Il n’en fallait donc pas plus pour allumer une mini-guerre entre ces deux quartiers, semant la peur et le chagrin dans le cœur des Tripolitains. De véritables combats ont eu lieu, avec des armes légères et moyennes, rappelant aux habitants de la ville les pires moments de la guerre et modifiant les priorités. Il ne s’agissait plus de féliciter des ministres fraîchement nommés, mais de se cacher en attendant la fin des combats. L’armée a tenté d’intervenir, mais les agresseurs ne cessaient de reprendre les provocations pour rallumer le feu. Pourquoi choisir ce lieu et cette heure précise pour organiser une telle manifestation, il ne faut pas être très intelligent donc pour le deviner. Il ne s’agit pas tant de se montrer « solidaire avec la révolte syrienne », que de laisser éclater la colère et la frustration après la formation du gouvernement. Comme ce fameux mardi de la colère le 25 janvier , lorsque les consultations parlementaires avaient désigné Négib Mikati pour former le nouveau gouvernement, le Courant du Futur n’a pu supporter le choc de perdre la présidence du gouvernement et il a demandé à ses partisans de descendre dans la rue et de faire autant d’actes de violence que possible pour faire peur aux Libanais (et surtout aux Tripolitains) et leur montrer que s’ils appuient Mikati et son gouvernement, ils devront en payer le prix fort. Drôle de comportement pour ceux qui affirment vouloir faire de l’opposition démocratique et constructive. En termes économiques, on qualifie cette réaction de chantage. Mais au Liban, les définitions politiques sont différentes, même si le sens est finalement le même.

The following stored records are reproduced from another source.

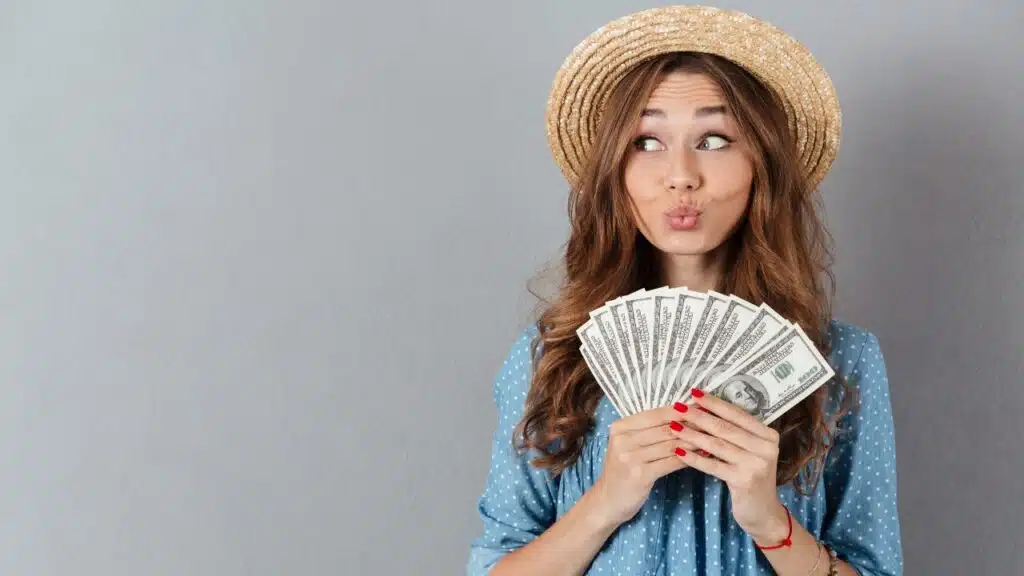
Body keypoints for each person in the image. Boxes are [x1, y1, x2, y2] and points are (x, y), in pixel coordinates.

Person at [467, 6, 902, 575]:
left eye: (715, 139)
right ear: (616, 173)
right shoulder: (547, 362)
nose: (680, 175)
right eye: (647, 142)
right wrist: (605, 502)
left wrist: (769, 522)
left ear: (760, 167)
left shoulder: (841, 363)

Brusquement, le Courant du Futur et ses sympathisants à Tripoli se découvrent un grand amour pour la population syrienne alors que depuis 2005, ils n’ont cessé d’agresser les malheureux ouvriers syriens à Tripoli même et au Akkar, accusés d’appartenir au pays qui, selon eux, a tué le Premier ministre martyr Rafic Hariri. Et brusquement aussi, ils ne peuvent plus s’empêcher d’exprimer leur solidarité avec eux, au moment précis où les habitants s’apprêtaient à accueillir triomphalement le Premier ministre et les ministres. S’il s’agit d’aligner les mouvements au Liban sur ceux qui ont lieu les vendredis en Syrie,  pourquoi n’y a-t-il eu aucune manifestation vendredi dernier ou celui d’avant ?

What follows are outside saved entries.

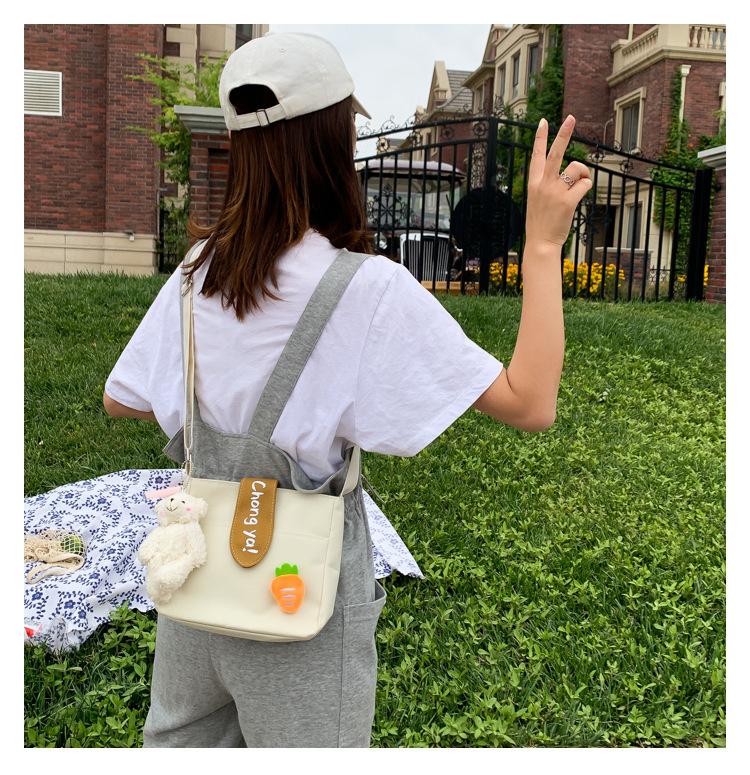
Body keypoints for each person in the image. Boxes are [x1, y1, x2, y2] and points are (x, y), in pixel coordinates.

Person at [103, 31, 591, 748]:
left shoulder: (197, 272)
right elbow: (530, 401)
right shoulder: (366, 290)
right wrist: (543, 247)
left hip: (197, 587)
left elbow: (123, 398)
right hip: (299, 600)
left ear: (238, 146)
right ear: (338, 140)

Le procédé est clair et toutes les dénégations du député Ahmed Fatfat et de ses alliés n’y changeront rien. Une fois de plus, le Courant du futur a montré qu’il n’avait d’autre souci que le pouvoir et que pour lui, tous les moyens sont bons, même les pires, pour tenter d’y revenir. La démocratie dont il se fait le chantre lui est totalement inconnue comme le principe d’alternance du pouvoir qui en fait partie.

Une fois de plus aussi, il a utilisé le sang des citoyens et des soldats pour tenter de parvenir à ses fins. Mais tout comme en janvier dernier, le plan s’est retourné contre lui. Personne et surtout pas les Tripolitains n’ont été dupes de la manœuvre et celle-ci poussera le Premier ministre et la nouvelle équipe à accélérer la préparation de la déclaration ministérielle et à être plus fermes sur le plan sécuritaire. Des sources proches de Mikati affirment que ce qui s’est passé le poussera à ouvrir plus rapidement que prévu le dossier des nominations sécuritaires et judiciaires. Car les néos démocrates version Courant du futur n’ont pas compris que la stabilité interne est une ligne rouge.